Categoria: Passaggio generazionale e imprese familiari Data di pubblicazione: 2 luglio 2026
In sintesi
Oltre un milione di PMI italiane dovrà gestire nei prossimi anni la continuità proprietaria, operativa e di competenze. Sette aziende su dieci non superano la transizione dalla prima alla seconda generazione. Quando invece il passaggio è ben strutturato, i dati mostrano performance superiori: ROA medio +4,2%, ricavi +8,8%, investimenti +18%.
I fatti
Secondo i dati dell’Osservatorio PMI riportati da Sbircialanotizia (aprile 2026), oltre il 70% delle piccole e medie imprese italiane è a conduzione familiare, il che rende il passaggio generazionale una questione strutturale per l’economia nazionale e non solo un problema privato delle singole famiglie imprenditoriali.

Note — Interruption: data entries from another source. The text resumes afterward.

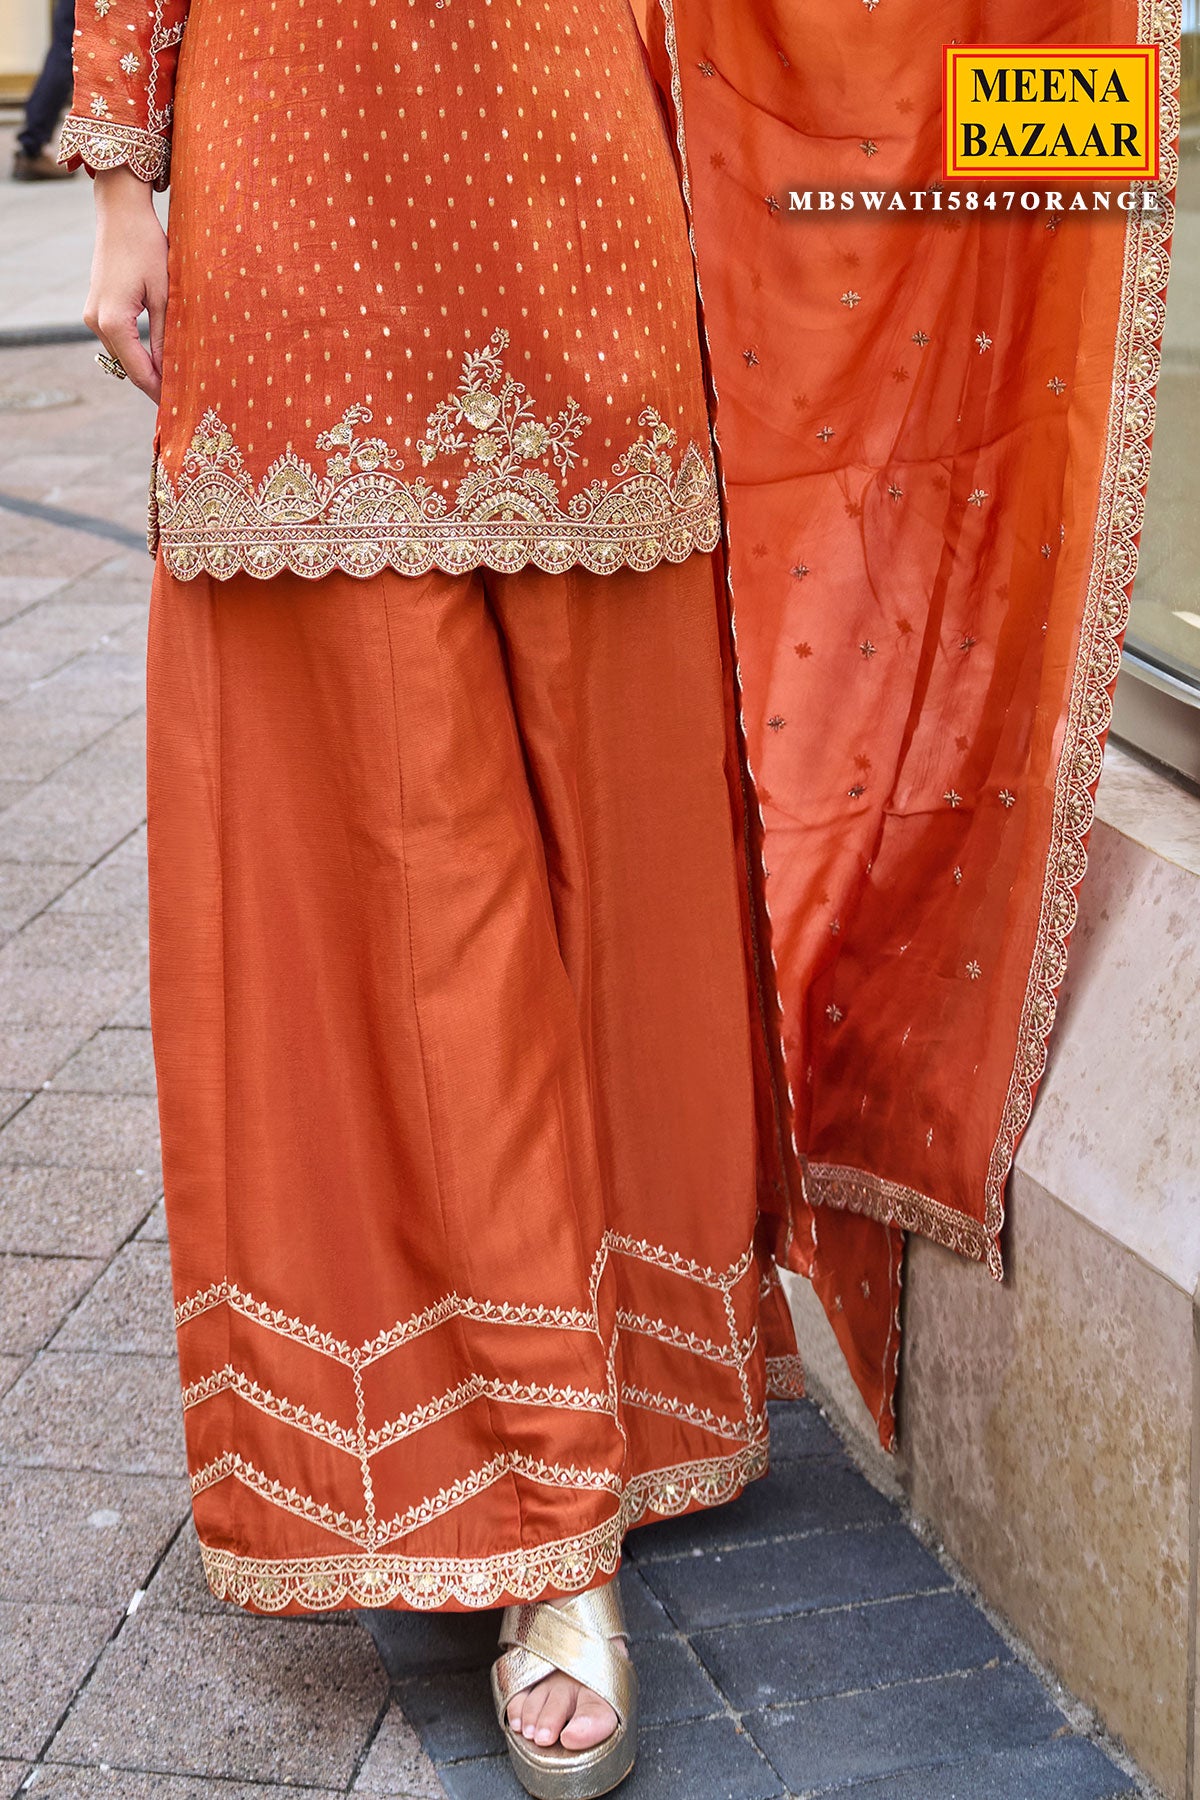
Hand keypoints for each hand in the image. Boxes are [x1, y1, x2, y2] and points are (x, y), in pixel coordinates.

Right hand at [84, 166, 168, 403]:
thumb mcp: (165, 296)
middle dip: (154, 383)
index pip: (139, 372)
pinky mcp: (95, 307)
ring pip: (122, 354)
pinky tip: (158, 357)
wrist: (121, 213)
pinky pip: (118, 339)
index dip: (159, 392)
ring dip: (146, 367)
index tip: (179, 408)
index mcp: (114, 322)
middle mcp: (96, 322)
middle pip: (128, 367)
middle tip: (183, 400)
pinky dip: (137, 350)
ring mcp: (92, 314)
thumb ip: (166, 337)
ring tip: (175, 381)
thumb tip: (172, 371)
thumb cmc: (147, 247)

Nei prossimi anni, più di un milione di attività dovrà affrontare la gestione contemporanea di quattro dimensioni: continuità proprietaria, trasferimento del comando operativo, tutela e trasmissione delle competenze, e assicurazione del capitale necessario per investire.
Il tasso di insuccesso è preoccupante: 7 aziende su 10 non riescono a superare la transizione dalla prima alla seconda generazione con continuità. Le cause principali, secondo i dati raccolti, sono l’eccessiva burocrazia (indicata dal 46,2% degli imprenditori), la pressione fiscale (44%), il costo del lavoro e la difficoltà nel trovare personale qualificato. A questi si aggiunge un credito bancario sempre più selettivo, che penalizza le operazioni di successione che richiedono liquidità nell’immediato.
Eppure i dati mostrano anche il potenziale inespresso: quando il passaggio è pianificato e strutturato con anticipo, i risultati economici superano significativamente la media. Il ROA cresce in media del 4,2%, i ricavi dell’8,8% e gli investimenti addirittura del 18% nei cinque anni successivi al passaggio. Il tema è stato portato anche al Senato della Repubblica, dove in maggio 2026 si è svolto un dibattito sulla centralità del passaggio generazionale per il futuro competitivo dell’Italia.
Tra le 15.000 aziende familiari italiane di maggiori dimensioni, si stima che tra 5.000 e 7.500 saranno coinvolte in un passaggio generazionale entro il prossimo decennio.
Fonte: Sbircialanotizia, “Passaggio generazionale, perché oltre un milione di piccole imprese italiane rischia la continuità”, 26 aprile 2026. Rivista AI, “Passaggio generazionale nelle PMI italiane e leadership femminile al centro del dibattito in senato”, 22 maggio 2026. AICIM, “Il passaggio generazionale non è un tema privato: è una priorità nazionale”, marzo 2026.
Cosa significa
Per un CEO di seconda o terza generazione di un’azienda manifatturiera lombarda, questi dati riflettono una realtà spesso vissuta in silenzio: la transizione tra generazioni è raramente un momento lineare. Le aziende che la affrontano senza pianificazione si trovano esposte a conflitti interni, perdita di clienti storici legati alla figura del fondatore, e difficoltà a reperire risorse finanziarie per l’operazione. Al contrario, chi inizia a strutturare il processo con 5-10 anni di anticipo — identificando il successore, costruendo una governance chiara e proteggendo le relazioni commerciali chiave — trasforma una criticità in un momento di rilancio strategico.
Conclusioni
Il passaggio generazionale non è un evento da gestire quando si presenta: è un processo da pianificare oggi. Le aziende che iniziano prima hanno risultati migliori — e i numeri lo dimostrano chiaramente.